Page extract:
* * * * * * *

- I'm an avid reader, I generally am working through two or three books at a time, and there's always a book on my nightstand
- I'm certainly not technophobic....I am on my laptop most of the day and being in the smartphone app development business I generally have a BlackBerry and iPhone with me most of the time
- I travel fairly often and hate to carry more baggage than absolutely necessary, but always take a book or two
- I already do a lot of reading on my smartphone, I subscribe to a good twenty or more blogs or newsfeeds which I check on almost daily
- I have a vested interest in promoting and using smartphone apps myself, even to the point of making myself use them when they aren't always productive for me.
As a person deeply committed to the success of smartphones and mobile applications, this question bothers me, so every six months or so I try once again to get past my inability to enjoy reading on my mobile device. Now I have not yet tried Amazon's Kindle, although I've heard good things about it, and I suppose someday I will break down and buy one, its kind of inevitable. But the success or non-success of Kindle doesn't bother me so much. My real nagging question is why can't I seem to get hooked on e-books in the first place?
About a month ago I read where Amazon had released a Kindle-compatible reader app for the iPhone. "Aha!" I figured, "this will not only give me a chance to try out the Kindle purchase process, but maybe it will also finally wean me off of my paper book habit!"
So I downloaded the app to my iPhone, and within an hour I had purchased a couple of books on Amazon.

* * * * * * *

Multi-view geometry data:
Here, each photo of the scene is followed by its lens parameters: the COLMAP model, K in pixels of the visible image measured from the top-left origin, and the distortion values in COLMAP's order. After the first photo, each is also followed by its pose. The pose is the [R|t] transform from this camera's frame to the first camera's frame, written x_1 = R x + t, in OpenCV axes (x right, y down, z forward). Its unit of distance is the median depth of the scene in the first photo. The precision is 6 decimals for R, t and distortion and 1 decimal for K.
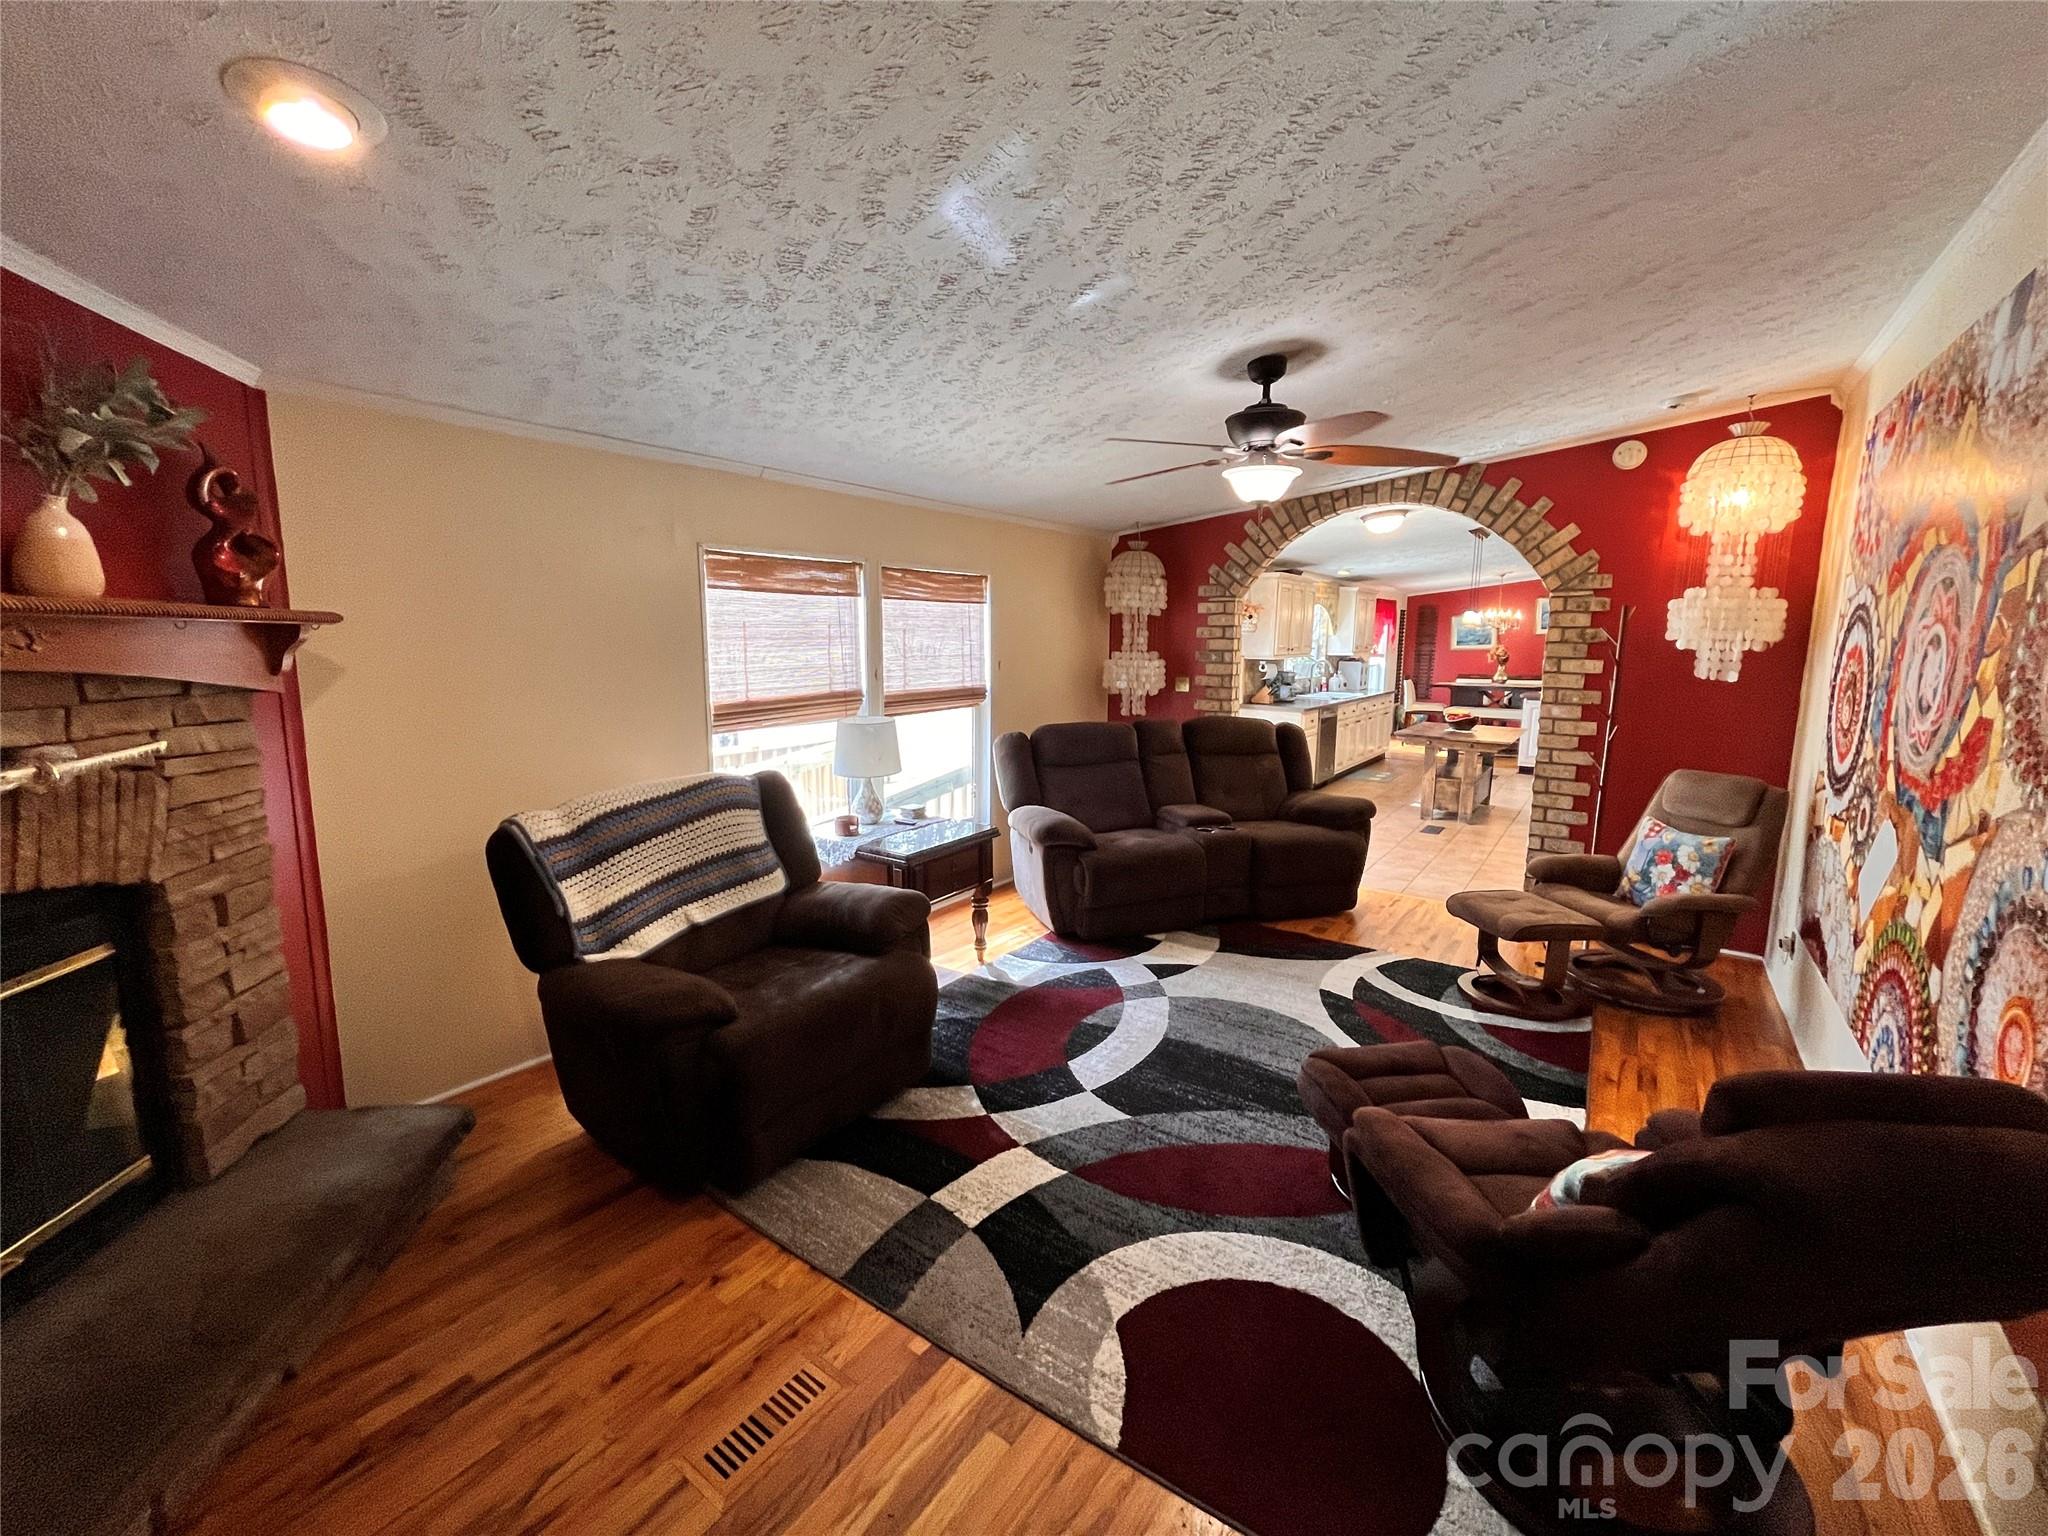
lens RADIAL K [[831.6, 0, 1022.8], [0, 831.6, 757.0], [0, 0, 1]] dist [-0.002011, -0.000404]
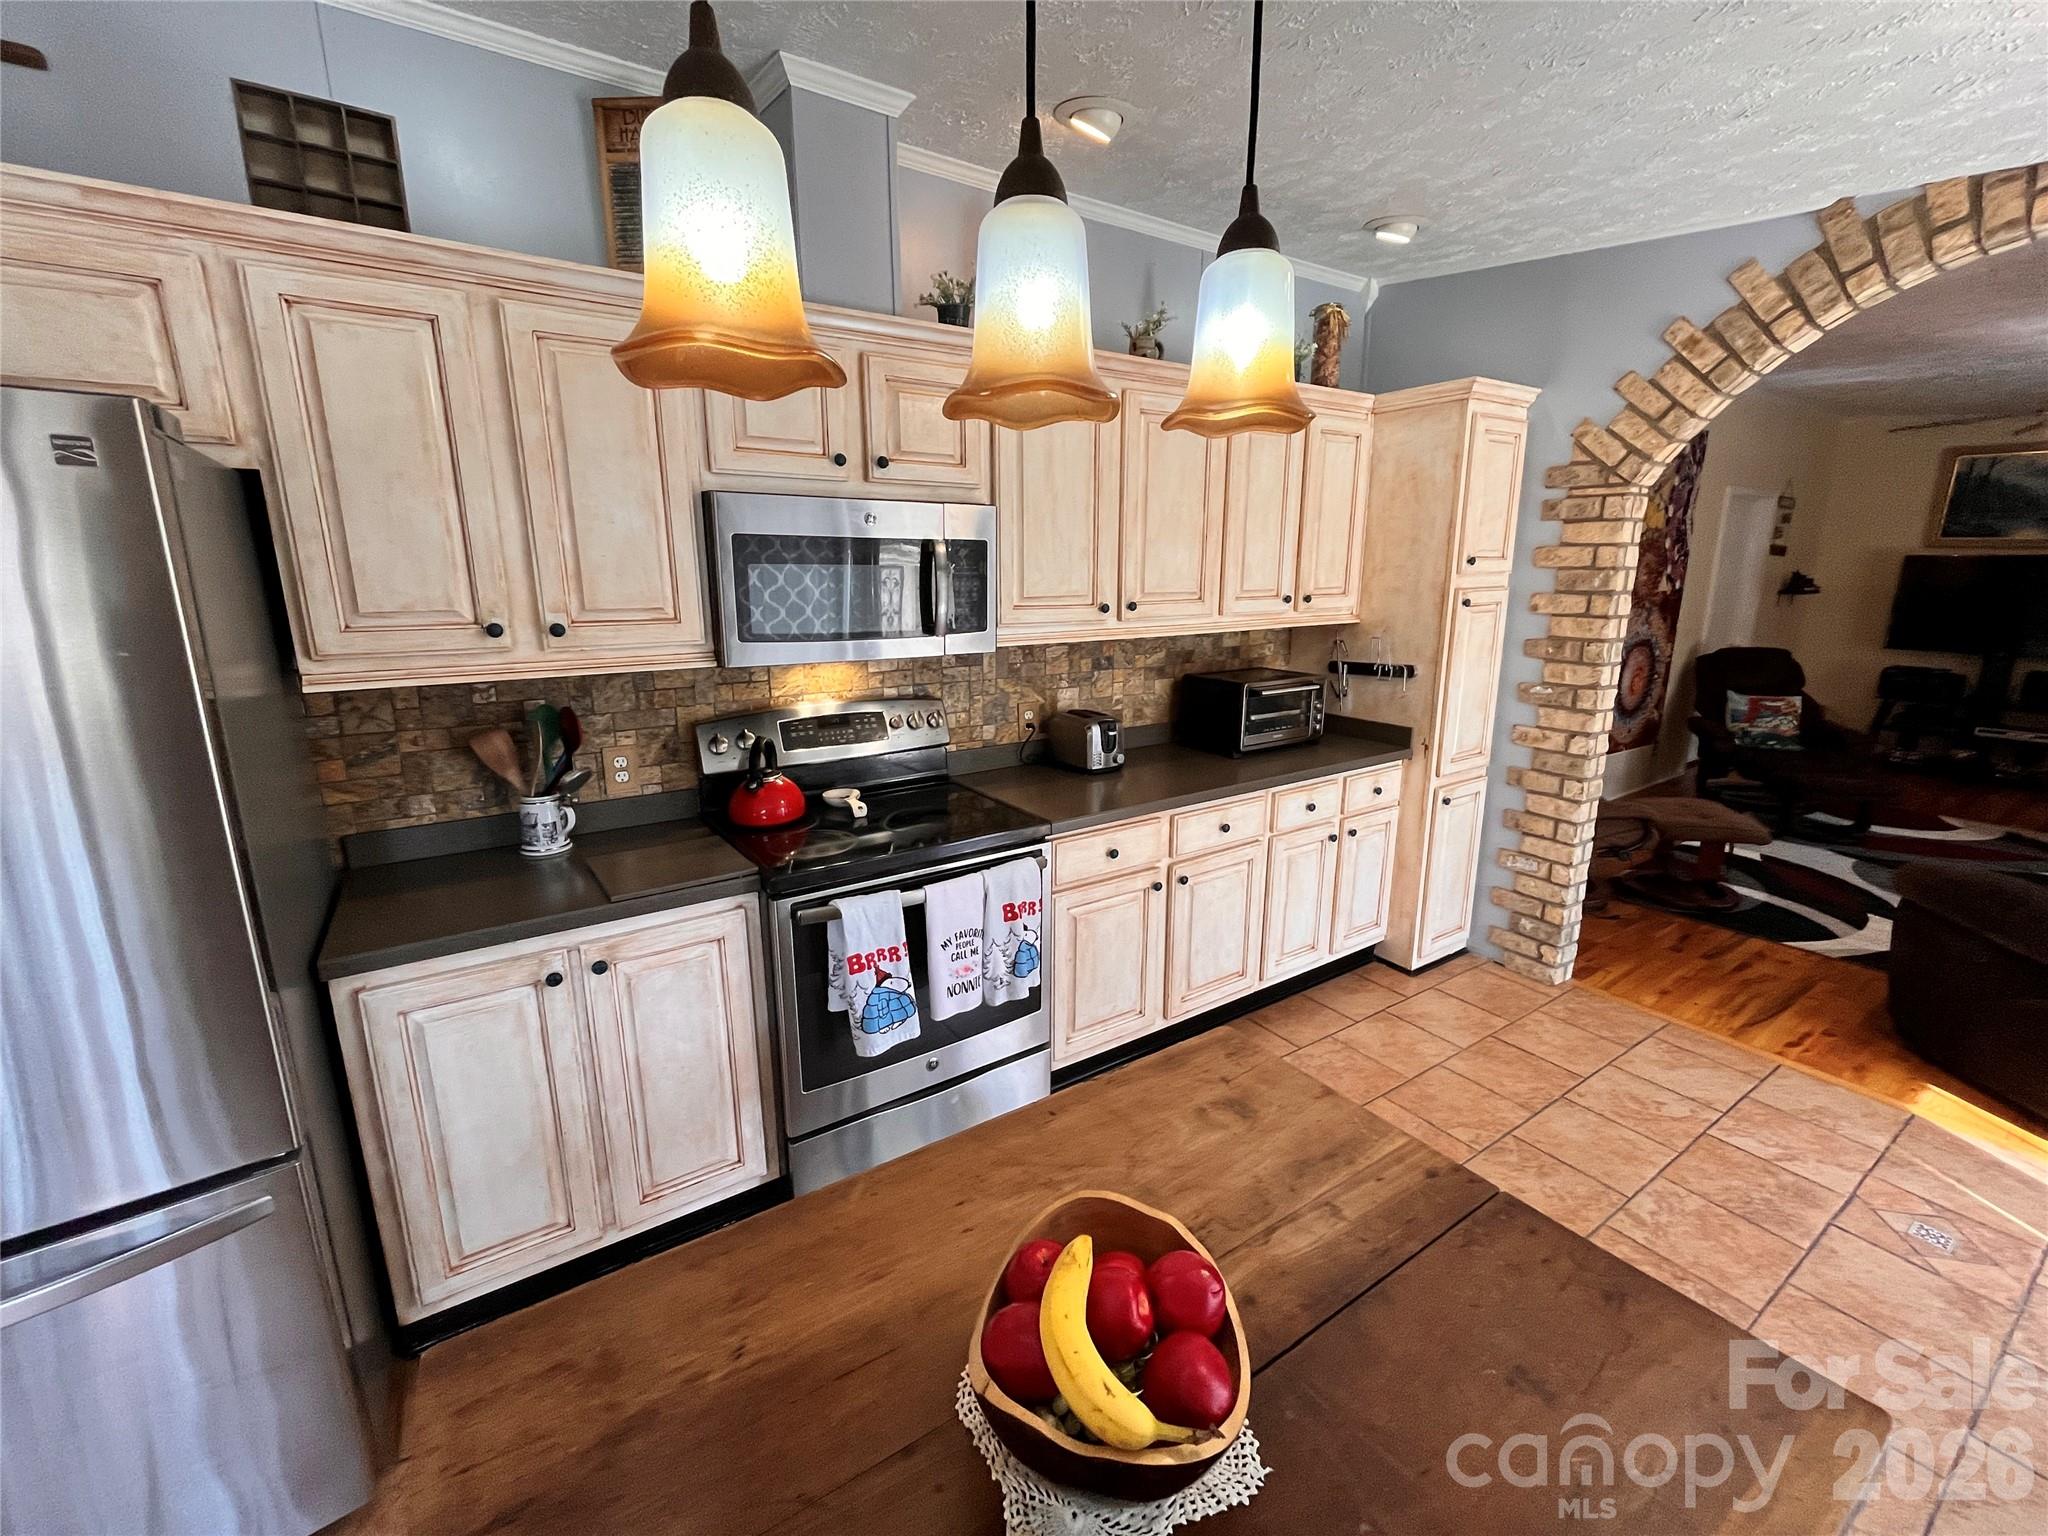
lens RADIAL K [[831.6, 0, 1026.4], [0, 831.6, 761.1], [0, 0, 1]] dist [-0.002011, -0.000404]
pose [[-0.936200, -0.079165, 0.342436, 0.598256], [0.051969, 0.932414, 0.357637, -0.179981], [-0.347604, 0.352616, -0.868812, 1.262208]]
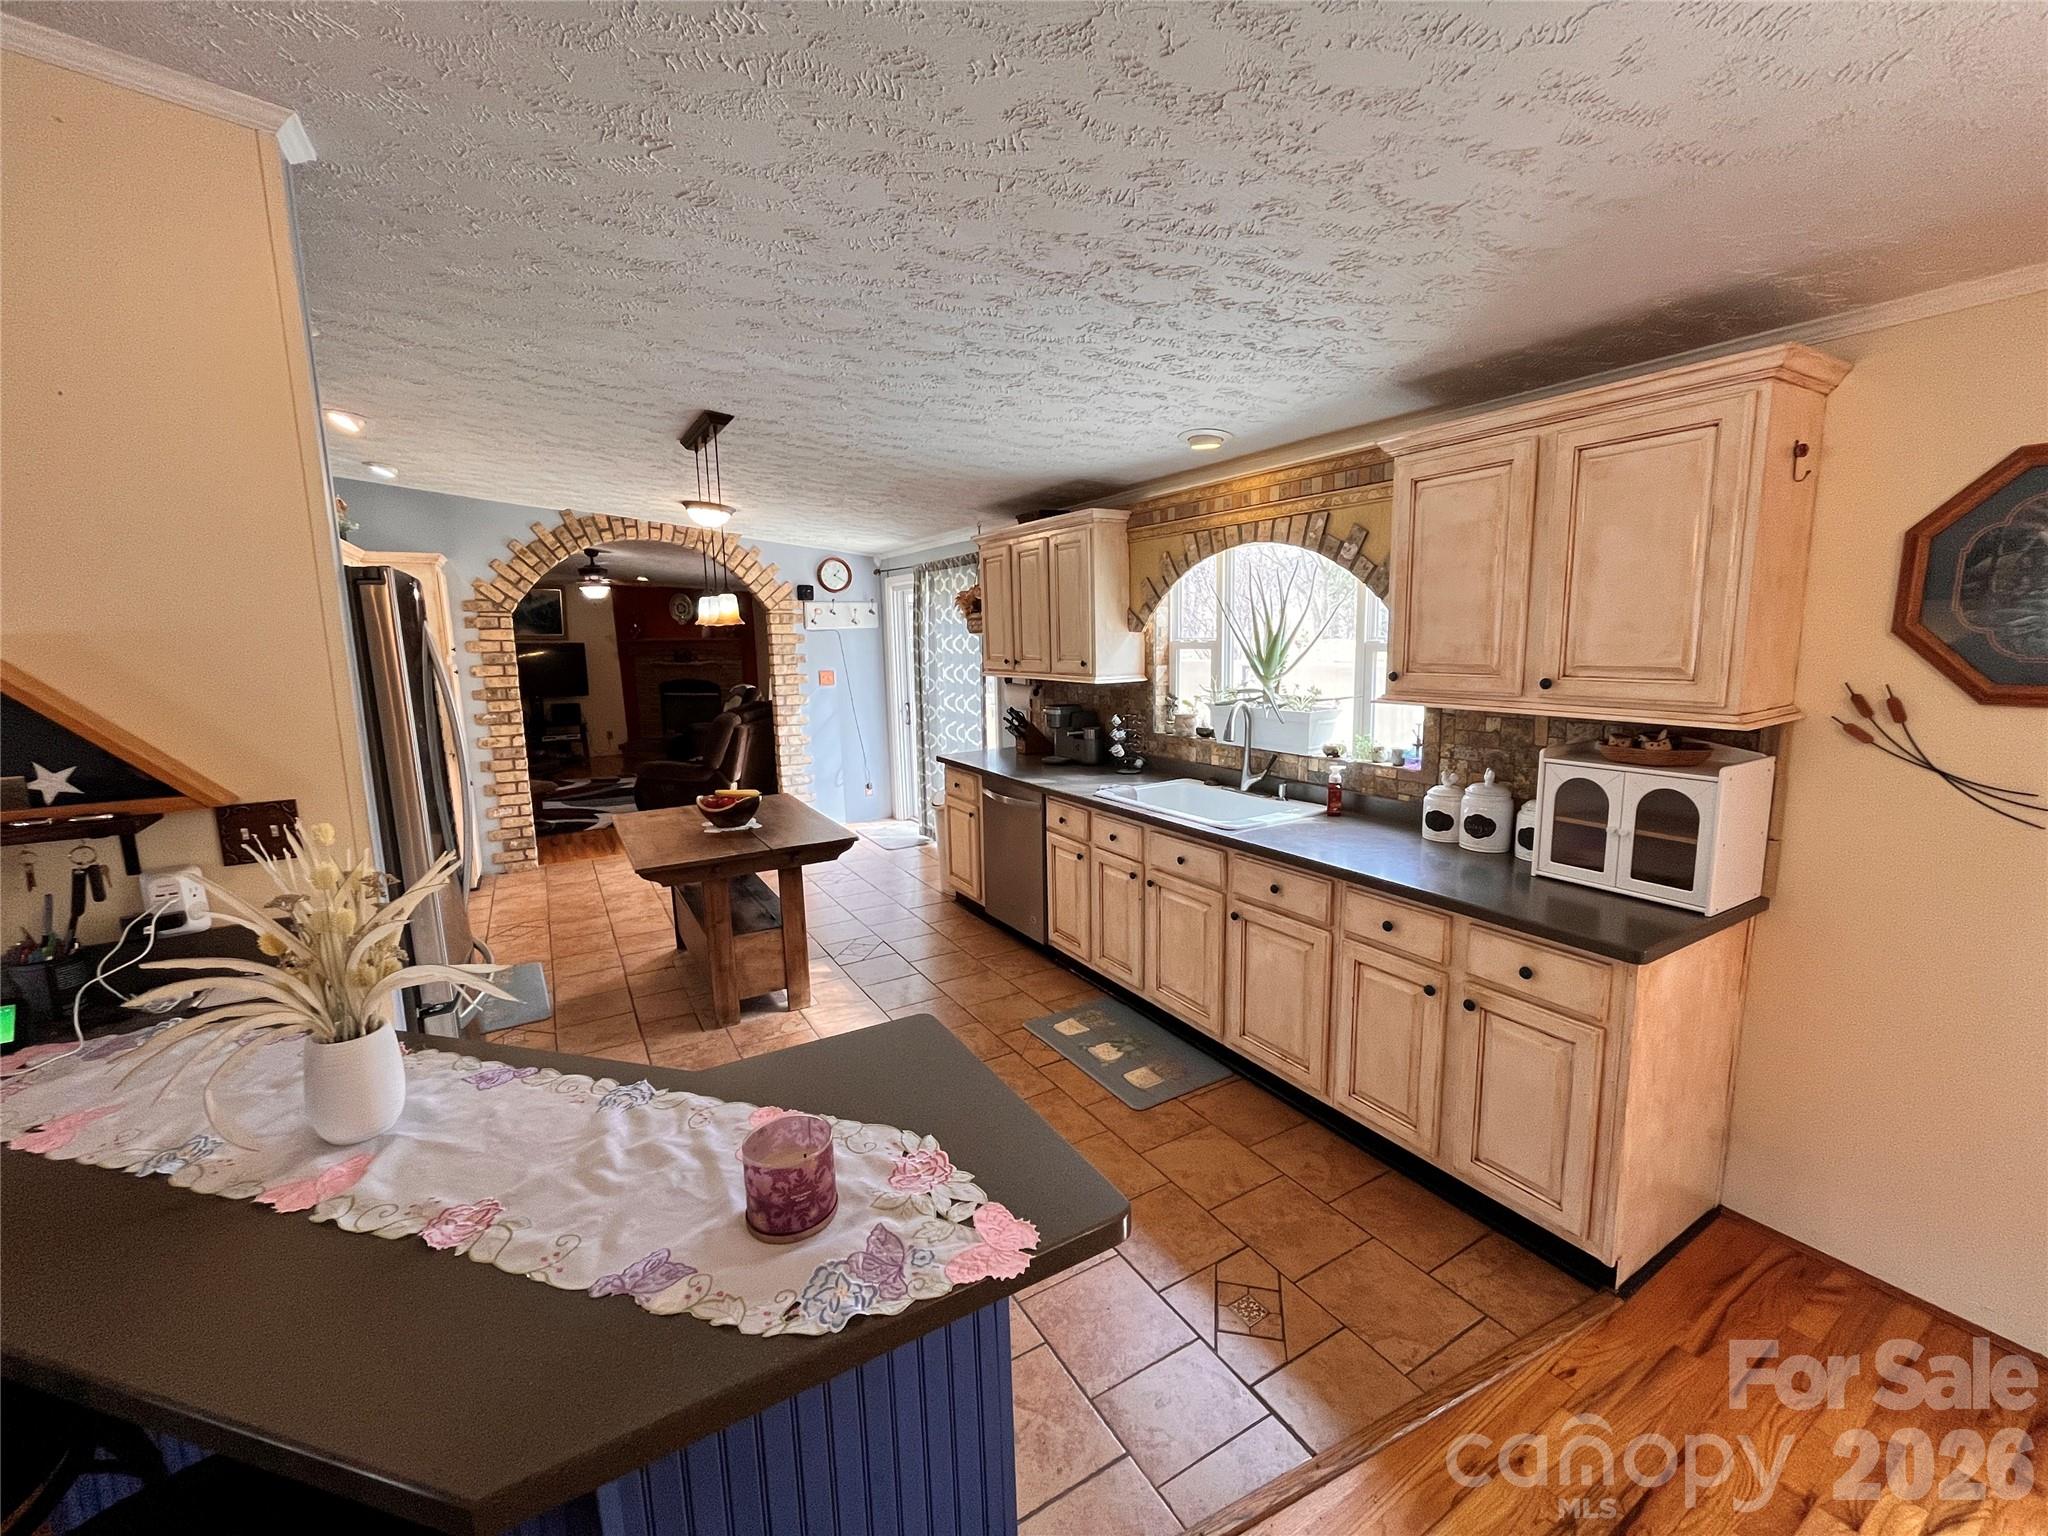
lens RADIAL K [[831.6, 0, 1023.9], [0, 831.6, 759.1], [0, 0, 1]] dist [-0.002011, -0.000404]
pose [[-0.392673, 0.137968, -0.909271, 1.089205], [-0.115878, 0.973382, 0.197739, -0.231452], [0.912349, 0.183011, -0.366233, 1.594607]]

* * * * * * *

What this exercise asks:
1/ How would you sum up the e-book post in two sentences?
2/ Can you retype the part of the e-book post that opens with the words containing "As a person" and closes with "the first place?"?

Response list:
1/ The writer is an avid reader who spends most of the day on a laptop and smartphones, travels often, and already reads many blogs and newsfeeds on a smartphone, yet is bothered by never getting hooked on e-books. After reading that Amazon had released a Kindle-compatible reader app for the iPhone, the writer downloaded it and bought a couple of books on Amazon within an hour.

2/
As a person deeply committed to the success of smartphones and mobile applications, this question bothers me, so every six months or so I try once again to get past my inability to enjoy reading on my mobile device. Now I have not yet tried Amazon's Kindle, although I've heard good things about it, and I suppose someday I will break down and buy one, its kind of inevitable. But the success or non-success of Kindle doesn't bother me so much. My real nagging question is why can't I seem to get hooked on e-books in the first place?